Last Updated on Saturday, 26 December 2015, 20:59 by GxMedia
A Guyanese non-governmental organisation plans to press government to pass a law on how to handle reports of missing persons, according to Imarah Radix, Programme Coordinator of Stella’s Sisterhood of Support and Service (S4) Foundation.Radix says the Missing Persons Act has been already drafted and her organisation would soon initiate talks with government about getting the law tabled in the National Assembly.
“We are going to advocate for and ultimately draft a Missing Persons Act that outlines procedure for anyone who goes missing and we’ll try to lobby the parliamentarians to support this legislation and get it passed so that the missing can receive justice,” she announced at the local leg of ‘One Billion Rising” that was held to demand an end to violence against women and girls.
Radix said S4 saw the need for the Missing Persons Act because a number of mainly women have gone missing and court cases dismissed although they did not just disappear. “These women need justice,” she told Demerara Waves Online News (www.demwaves.com).

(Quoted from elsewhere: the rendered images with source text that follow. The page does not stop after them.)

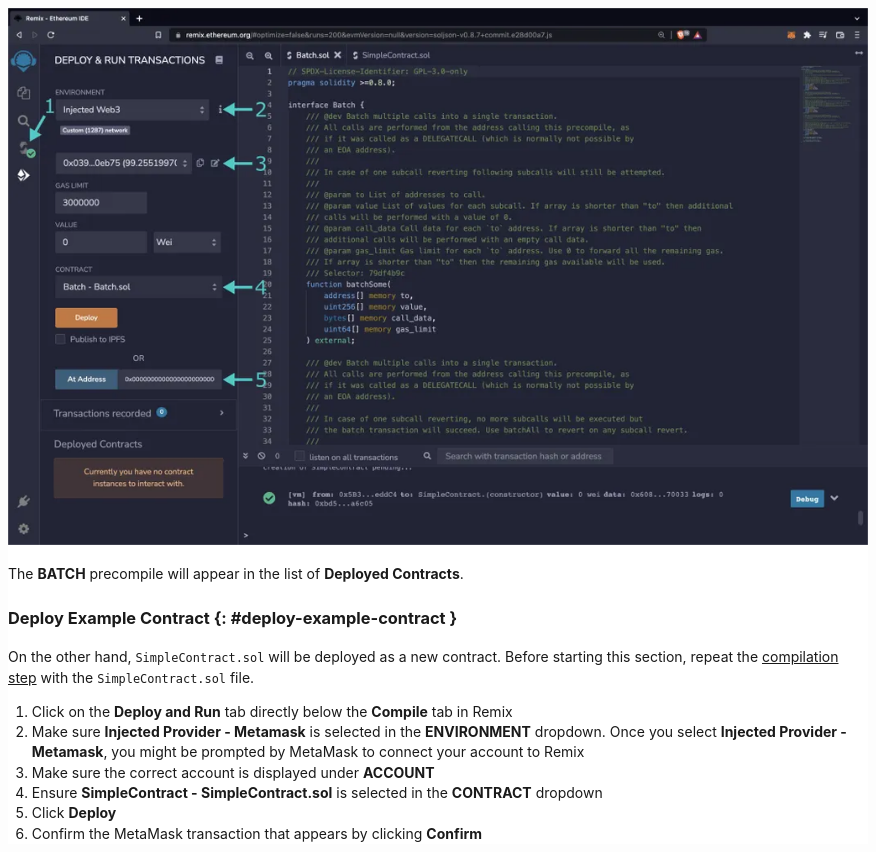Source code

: ![Access the address](/images/builders/pallets-precompiles/precompiles/batch/batch-2.webp)

The **BATCH** precompile will appear in the list of **Deployed Contracts**.

### Deploy Example Contract {: #deploy-example-contract }

On the other hand, `SimpleContract.sol` will be deployed as a new contract. Before starting this section, repeat the [compilation step](#compile-the-contract) with the `SimpleContract.sol` file.

1. Click on the **Deploy and Run** tab directly below the **Compile** tab in Remix
2. Make sure **Injected Provider - Metamask** is selected in the **ENVIRONMENT** dropdown. Once you select **Injected Provider - Metamask**, you might be prompted by MetaMask to connect your account to Remix
3. Make sure the correct account is displayed under **ACCOUNT**
4. Ensure **SimpleContract - SimpleContract.sol** is selected in the **CONTRACT** dropdown
5. Click **Deploy**
6. Confirm the MetaMask transaction that appears by clicking **Confirm**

The D’Urban Street, Wortmanville-based foundation hopes to enlist the services of Justice Donald Trotman to draft the legislation. “The police need a procedure to go look for missing people because right now they don’t have that…It’s something that needs to be set out in stone that they will follow, that families should have to go beg the police to go and look for their children,” she said.
The S4 Foundation, she said, does not have any statistics on missing persons because there is none and the occurrences are usually hushed up.
Radix called on civil society organisations, government and individuals to join in hands in reducing the incidence of missing persons.
The Programme Coordinator of the S4 Foundation recommended on going training and education of law enforcement officials in understanding and enforcing laws such as those on domestic violence, sexual offences and hopefully missing persons.